Ronnie Sue Ambrosino
Coordinator
Madoff Victims Coalition
As a member of the Twin Cities Jewish community, I am horrified that the American Jewish World would publish an article that continues to victimize and embarass the families and individuals whose lives have been affected by the Madoff scheme. Not only were these members of our community publicly harassed by the AMJ once the original story broke, this publication continues to remind the larger Jewish community of their current struggles and uncertain futures. How dare Mordecai Spektor make such a private matter the subject of public scrutiny. Although these figures are public record, it is crass and completely inappropriate to parade the personal hardships of our local community members and celebrated philanthropists across the pages of a newspaper that prides itself on being “a catalyst for Jewish unity and cultural vitality.” Let us unite as a community now and unsubscribe to this excuse of a “community voice.”
The Madoff scandal was a devastating event for many people, especially those within the Jewish community.

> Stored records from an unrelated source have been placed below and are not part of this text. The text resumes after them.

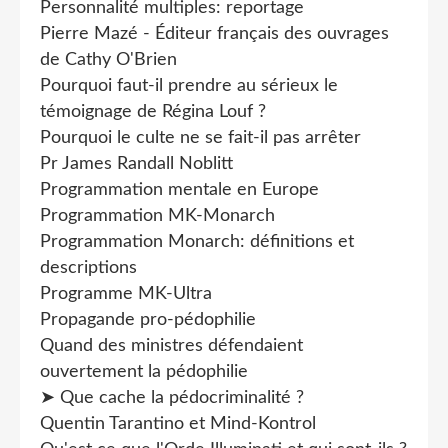
Personnalité multiples: reportage
Pierre Mazé - Éditeur français des ouvrages
de Cathy O'Brien
Pourquoi faut-il prendre au sérieux le
témoignage de Régina Louf ?
Pourquoi le culte ne se fait-il pas arrêter
Pr James Randall Noblitt
Programmation mentale en Europe
Programmation MK-Monarch
Programmation Monarch: définitions et
descriptions
Programme MK-Ultra
Propagande pro-pédophilie
Quand des ministres défendaient
ouvertement la pédophilie
➤ Que cache la pédocriminalité ?
Quentin Tarantino et Mind-Kontrol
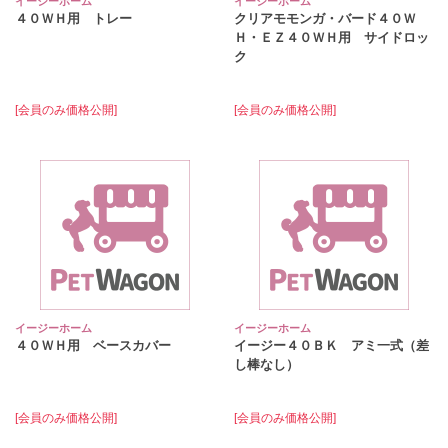
イージーホーム
イージーホーム
４０ＷＨ用 トレー
クリアモモンガ・バード４０Ｗ
Ｈ・ＥＺ４０ＷＨ用 サイドロッ
ク
[会員のみ価格公開]
[会員のみ価格公開]
イージーホーム
イージーホーム
４０ＷＨ用 ベースカバー
イージー４０ＢＫ アミ一式（差
し棒なし）
[会員のみ価格公開]
[会員のみ価格公開]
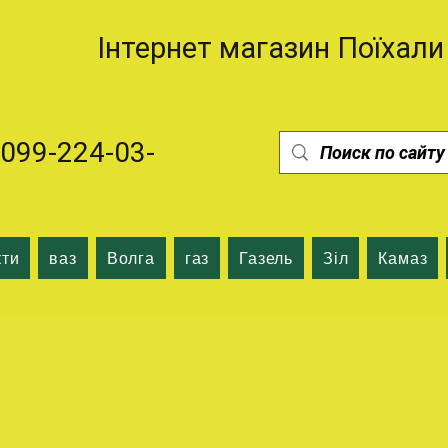
Інтернет магазин Поїхали
99-224-03-
кти
ваз
Волга
газ
Газель
Зіл
Камаз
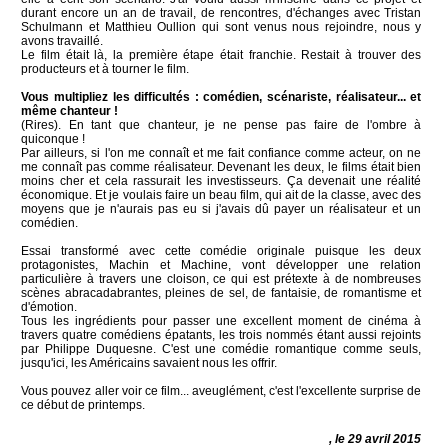
durant encore un an de travail, de rencontres, d'échanges avec Tristan
Schulmann et Matthieu Oullion qui sont venus nous rejoindre, nous y
avons travaillé.
Le film était là, la première étape était franchie. Restait à trouver des
producteurs et à tourner le film.
Vous multipliez les difficultés : comédien, scénariste, réalisateur... et
même chanteur !
(Rires). En tant que chanteur, je ne pense pas faire de l'ombre à
quiconque !
Par ailleurs, si l'on me connaît et me fait confiance comme acteur, on ne
me connaît pas comme réalisateur. Devenant les deux, le films était bien
moins cher et cela rassurait les investisseurs. Ça devenait une réalité
économique. Et je voulais faire un beau film, qui ait de la classe, avec des
moyens que je n'aurais pas eu si j'avais dû payer un réalisateur et un
comédien.
Essai transformé avec cette comédie originale puisque les deux
protagonistes, Machin et Machine, vont développer une relation
particulière à travers une cloison, ce qui est prétexte à de nombreuses
scènes abracadabrantes, pleines de sel, de fantaisie, de romantisme et
d'émotion.
Tous les ingrédients pour passer une excellent moment de cinéma à
travers quatre comédiens épatants, les trois nommés étant aussi rejoints
par Philippe Duquesne. C'est une comédie romantique comme seuls,
jusqu'ici, les Américains savaient nous les offrir.
Vous pouvez aller voir ce film... aveuglément, c'est l'excellente surprise de
ce début de printemps.
, le 29 avril 2015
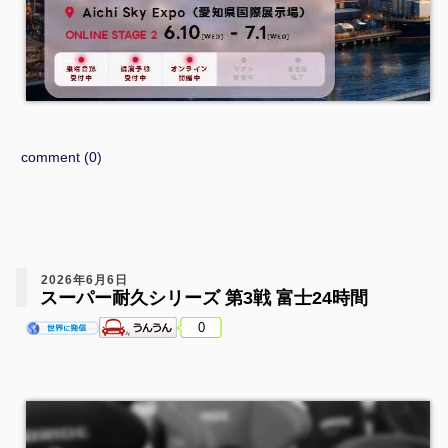
comment (0)
2026年6月6日
スーパー耐久シリーズ 第3戦 富士24時間
0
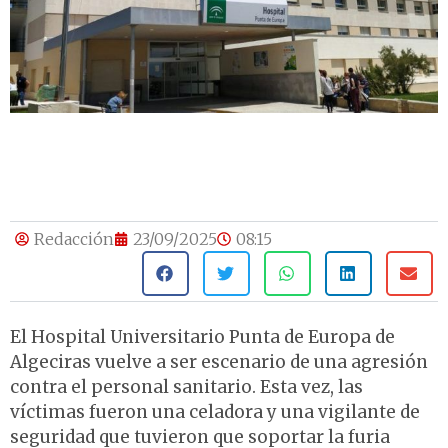
Redacción
23/09/2025
08:15
El Hospital Universitario Punta de Europa de
Algeciras vuelve a ser escenario de una agresión
contra el personal sanitario. Esta vez, las
víctimas fueron una celadora y una vigilante de
seguridad que tuvieron que soportar la furia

Our synagogues and institutions, people who depended on the strong tradition of Jewish philanthropy, have been hurt beyond imagination.
Reporting about it is certainly appropriate for a newspaper called the American Jewish World. However, the specific details of individuals, especially those who have played such a positive role in the support of the Jewish community for so many years and decades should be done with appropriate respect and dignity. Jewish values include the mitzvah of avoiding boosha, public humiliation and embarrassment. In fact, we are told that someone who embarrasses another publicly is the equivalent of a murderer as the shedding of blood is obvious by the change in color that appears on the humiliated person’s face.

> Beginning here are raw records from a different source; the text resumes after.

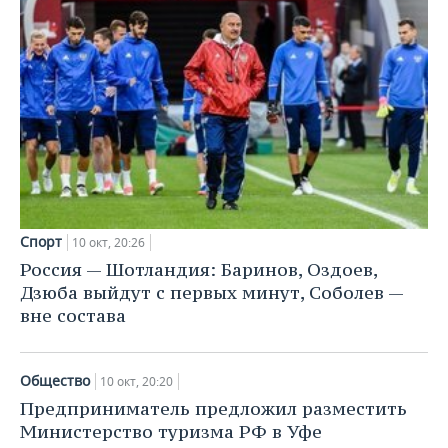
Спорт
10 окт, 20:26
Россия — Шотландия: Баринов, Оздоев,
Дзюба выйдут с первых минут, Соболев —
вне состава
Общество
10 окт, 20:20
Предприниматель предложил разместить
Министерство туризма РФ в Уфе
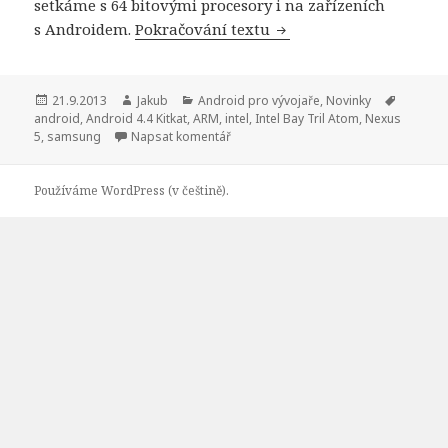
setkáme s 64 bitovými procesory i na zařízeních
s Androidem.
Pokračování textu
Android 4.4 Kitkat pra
Publikováno:
21.9.2013
Autor:
Jakub
Rubriky:
Android pro vývojaře
,
Novinky
Štítky:
android
,
Android 4.4 Kitkat
,
ARM
,
intel
,
Intel Bay Tril Atom
,
Nexus
5
,
samsung
Napsat komentář
Používáme WordPress (v češtině).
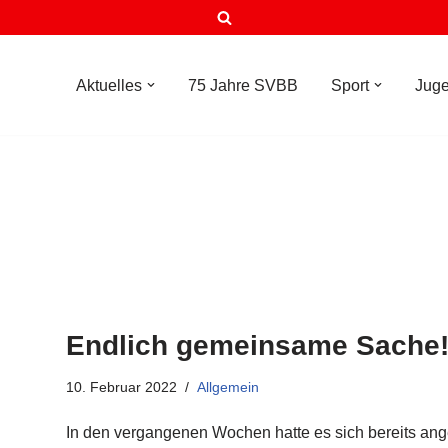
Aktuelles
75 Jahre SVBB
Sport
Jug
Endlich gemeinsame Sache
10. Februar 2022
Allgemein
In den vergangenen Wochen hatte es sich bereits ang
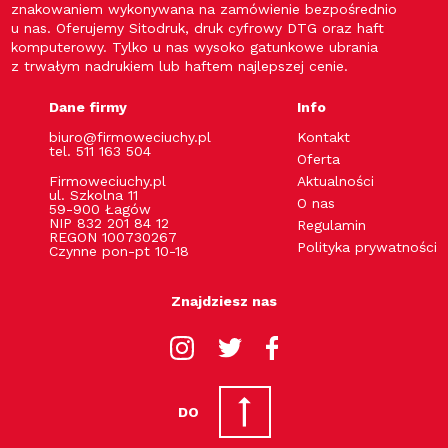
znakowaniem wykonywana na zamówienie bezpośrednio
u nas. Oferujemy Sitodruk, druk cyfrowy DTG oraz haft
komputerowy. Tylko u nas wysoko gatunkowe ubrania
z trwałym nadrukiem lub haftem najlepszej cenie.
Dane firmy
Info
biuro@firmoweciuchy.pl
Kontakt
tel. 511 163 504
Oferta
Firmoweciuchy.pl
Aktualności
ul. Szkolna 11
O nas
59-900 Łagów
NIP 832 201 84 12
Regulamin
REGON 100730267
Polityka prywatności
Czynne pon-pt 10-18
Znajdziesz nas
DO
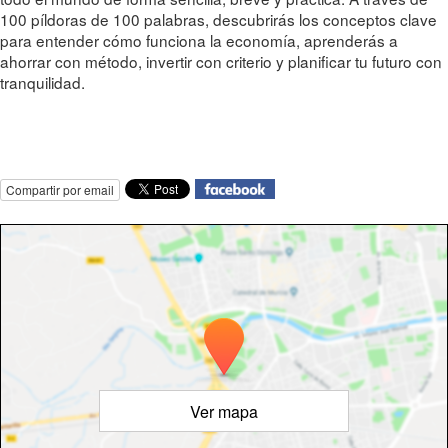
100 píldoras de 100 palabras, descubrirás los conceptos clave
para entender cómo funciona la economía, aprenderás a
ahorrar con método, invertir con criterio y planificar tu futuro con
tranquilidad.
Compartir por email
Ver mapa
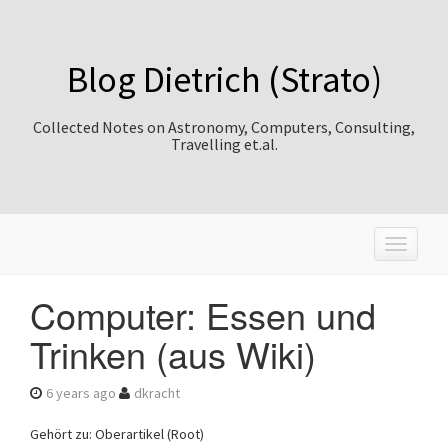
Blog Dietrich (Strato)
Collected Notes on Astronomy, Computers, Consulting,
Travelling et.al.
T
o
g
Computer: Essen und
g
l
Trinken (aus Wiki)
e
n
a
6 years ago
dkracht
v
i
Gehört zu: Oberartikel (Root)
g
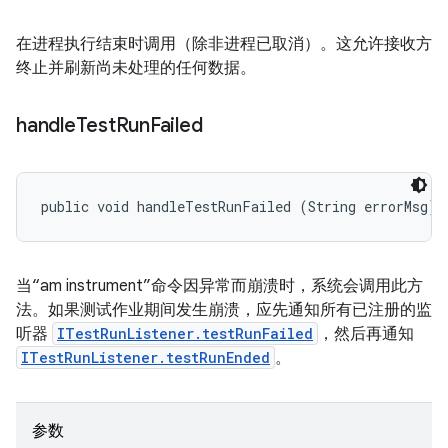
在进程执行结束时调用（除非进程已取消）。这允许接收方
终止并刷新尚未处理的任何数据。
handle
Test
Run
Failed
public void handleTestRunFailed (String errorMsg)
当“am instrument”命令因异常而崩溃时，系统会调用此方
法。如果测试作业期间发生崩溃，应先通知所有已注册的监
听器
ITestRunListener.testRunFailed
，然后再通知
ITestRunListener.testRunEnded
。
参数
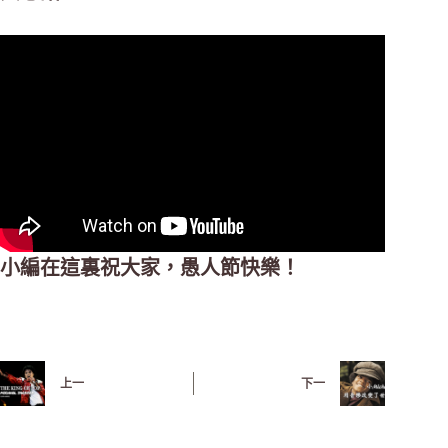
小編在這裏祝大家，愚人節快樂！
上一
下一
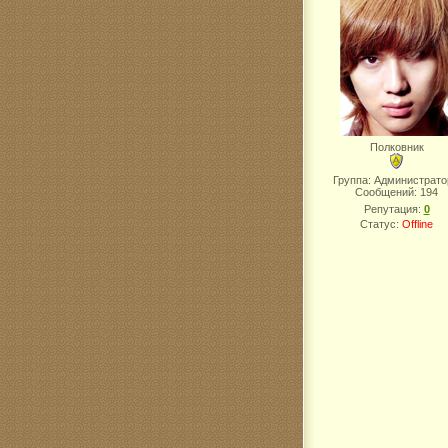
Полковник
Группа: Администрат
Сообщений:
194
Репутация:
0
Статус:
Offline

The articles in the American Jewish World dated January 5 and January 20 are quite illuminating and provide some insight into the devastating details of this Ponzi scheme. However, many of the details that singled out those individuals might have been avoided in the interest of preserving the appropriateness of using the word Jewish in the banner of your newspaper.
Rabbi Norman M. Cohen
Mr. Specktor, writing articles to inform the Jewish Community as to the progress in the Madoff fraud case is reasonable and serves the community. Including the individual victim’s names and the dollar amounts of the avoidance claims against them is irresponsible, insensitive, and completely lacking of journalistic integrity or community service. If anything, your recent article is self serving by obnoxiously mentioning the credit for a related story in the Star Tribune.
Searching for individual case information and using it to further embarrass the victims and their families at a time of immense personal distress for the sole purpose of adding fodder to your article is reprehensible and down right mean.

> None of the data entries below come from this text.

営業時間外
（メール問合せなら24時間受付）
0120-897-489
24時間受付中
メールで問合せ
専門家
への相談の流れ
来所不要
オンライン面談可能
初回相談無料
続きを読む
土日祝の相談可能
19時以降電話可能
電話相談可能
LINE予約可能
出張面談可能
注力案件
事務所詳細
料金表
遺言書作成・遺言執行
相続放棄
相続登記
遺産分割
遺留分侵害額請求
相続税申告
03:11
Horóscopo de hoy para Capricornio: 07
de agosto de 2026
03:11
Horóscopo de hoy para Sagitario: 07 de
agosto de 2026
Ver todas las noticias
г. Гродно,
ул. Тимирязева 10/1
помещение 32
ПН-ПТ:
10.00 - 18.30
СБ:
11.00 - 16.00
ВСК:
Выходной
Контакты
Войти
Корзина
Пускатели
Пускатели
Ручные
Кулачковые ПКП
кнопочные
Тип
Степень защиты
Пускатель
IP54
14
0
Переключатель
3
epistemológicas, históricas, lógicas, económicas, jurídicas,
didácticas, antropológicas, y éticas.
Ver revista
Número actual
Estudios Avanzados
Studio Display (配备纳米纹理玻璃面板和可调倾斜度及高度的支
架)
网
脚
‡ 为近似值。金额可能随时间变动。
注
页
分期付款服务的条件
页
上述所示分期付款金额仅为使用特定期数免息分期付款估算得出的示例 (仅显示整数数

I hope that your readers recognize that these investors are innocent victims of a crime and members of the Minneapolis and St. Paul Jewish communities—the very community your publication intends to serve and relies upon for circulation and advertising revenue.
Why you have chosen to publicly humiliate them, when an equally informative article could have been written without including their names and the dollar values of the claims against them is beyond my understanding. What I do understand is that your reckless disregard has caused further pain to those already suffering. Shame on you.